Nikita's PhD research aims to provide a detailed insight into one of the most prevalent, yet undisclosed topics amongst the South Asian community: Sex. Conversing about Sex, in any form of narrative, is a considered a taboo subject within South Asian communities, due to both religious and cultural beliefs; and so the idea of Sex as an object of harm (such as sexual assaults, rape, and violence) is therefore also a taboo subject. It is this ‘not talking about it’ culture, which is prevalent in these communities, which has left survivors of sexual violence feeling stigmatised and shamed, resulting in detrimental effects to their long term personal well-being. My project will explore some of these complexities, which include, but are not limited to cultural beliefs, customs, and religion.

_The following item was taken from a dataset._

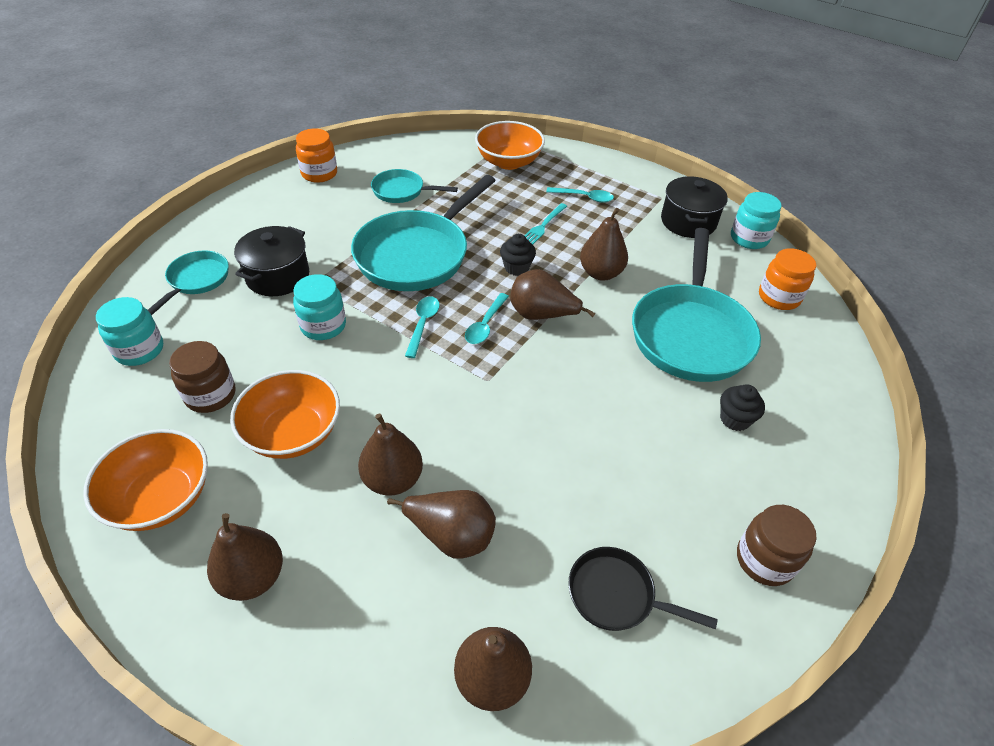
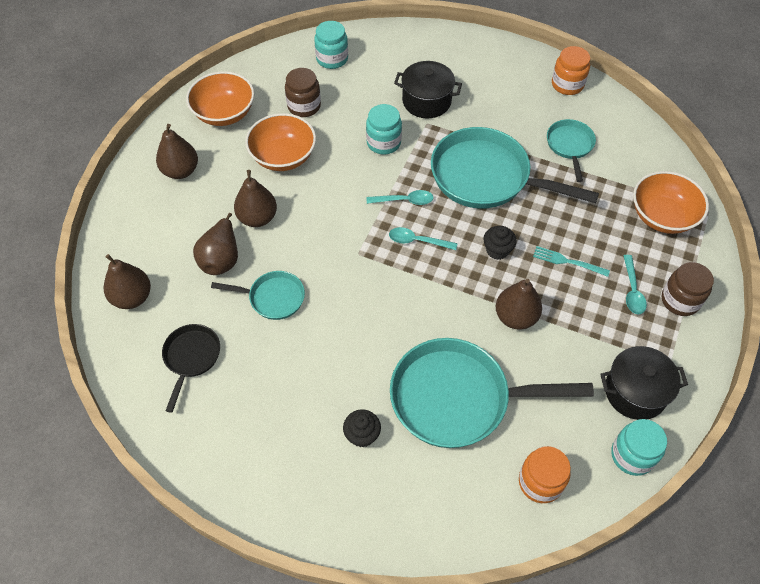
camera: 80 degrees right, 10 degrees up
turquoise pan [148,250,229,315] -> turquoise pan moved to [211,271,305,320]
brown pear [510,269,595,320] -> none
brown jar [737,505,817,586] -> brown jar moved to [662,262,714,316]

Research Aims and Objectives:
- To decipher how and why females from South Asian backgrounds are stigmatised and negatively stereotyped after experiencing sexual assault and violence.
- To explore reasons why this stigma and shame still exists within modern day 21st Century South Asian communities, including why such crimes are often left un-reported.
- To investigate how these females are affected long term by this stigma and shame- and the effect this has on their personal well- being.
- To collect first-hand primary data that will allow me to gain insight into the effects of this prejudice and negative stereotyping.
- Explore the role that men play in this negative stereotyping and explore ideas and perceptions surrounding patriarchy.
- To raise awareness of this subject in South Asian culture and communities, by using the research collected to create awareness, providing them with a voice to act against this discrimination and prejudice.